§ **Your instructions**
For this exercise, output exactly and only the lines running from the one with "potted succulent: none" through the final line of the data below, without pictures.

Household object change records
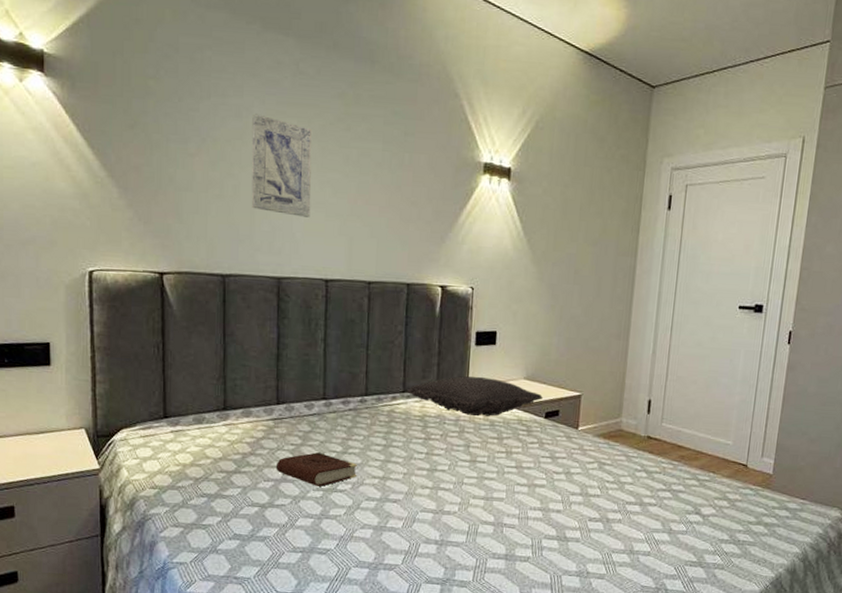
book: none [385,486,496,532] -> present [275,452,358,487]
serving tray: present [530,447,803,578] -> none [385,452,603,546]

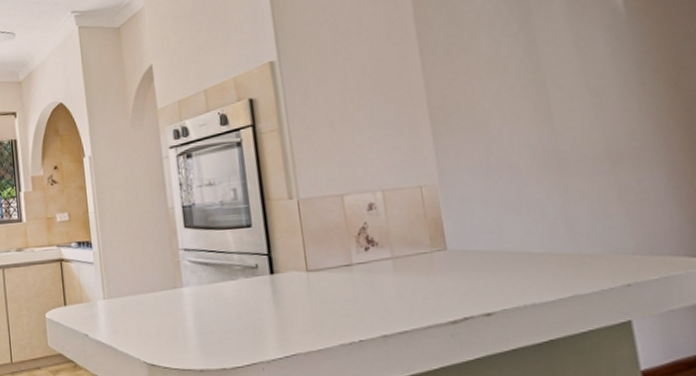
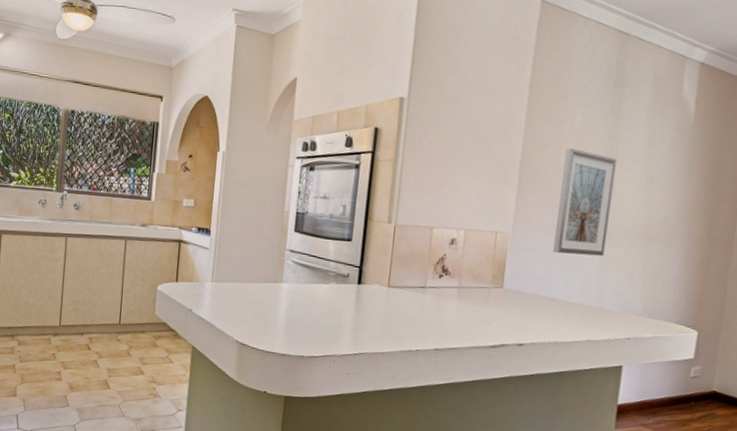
picture frame: none [478,76,564,198] -> present [552,148,617,257]

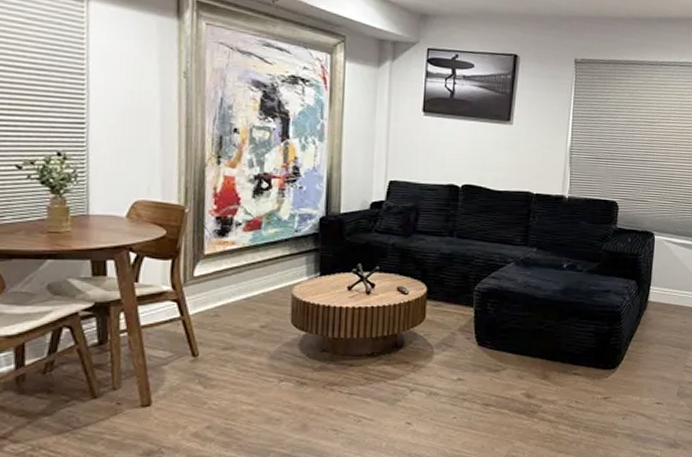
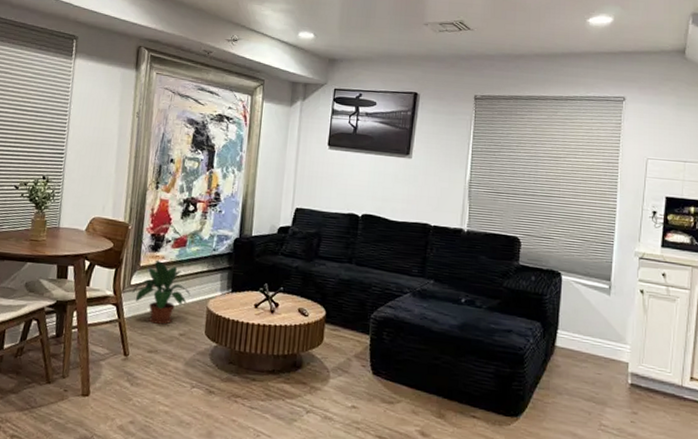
potted plant: none [196,246,272,317] -> present [132,259,191,324]

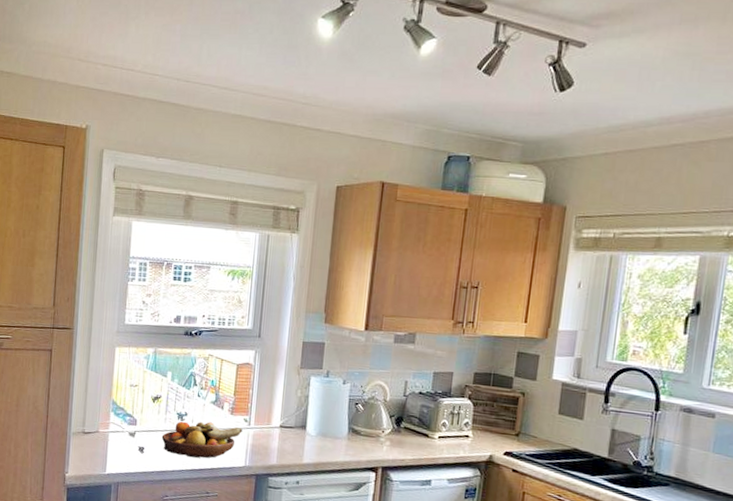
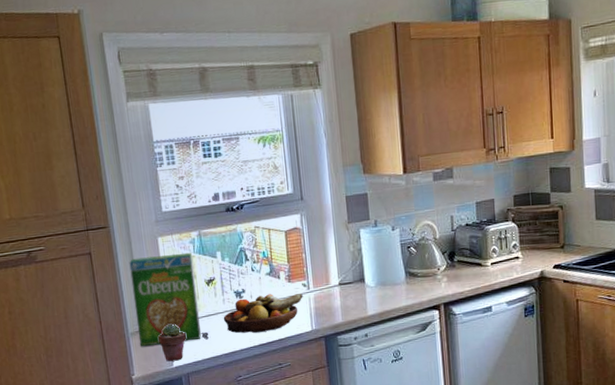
cereal box: none [79,362,144,452] -> present [129,252,201,347]
potted succulent: none [97,431,123,468] -> present [158,324,186,362]

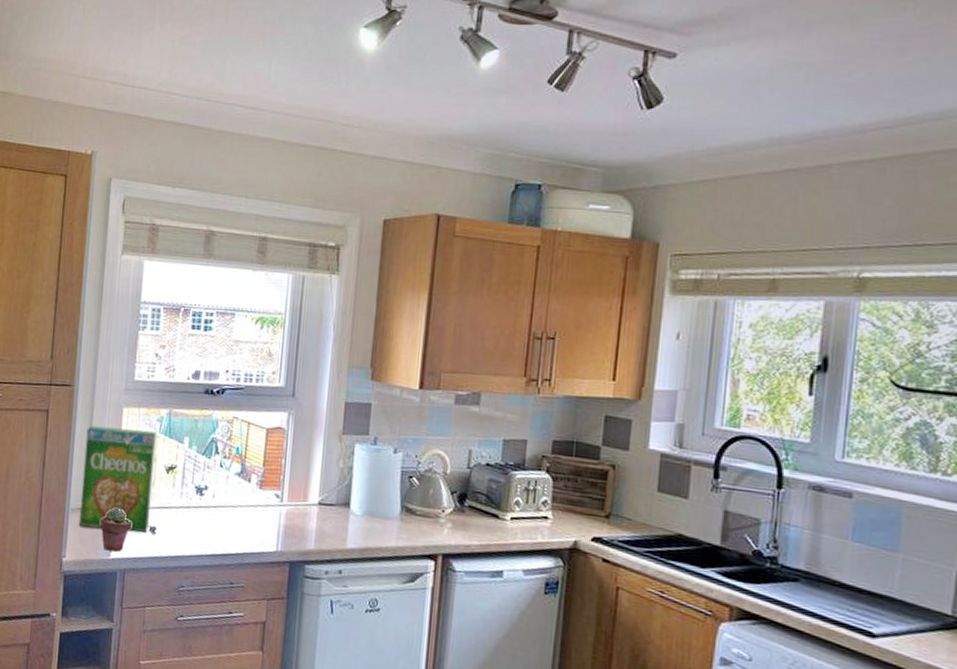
fruit bowl: present [223,293,303,333] -> none [176,496,274,541]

§ **Solution to this task**
potted succulent: none [97,431,123,468] -> present [158,324,186,362]

fruit bowl: present [223,293,303,333] -> none [176,496,274,541]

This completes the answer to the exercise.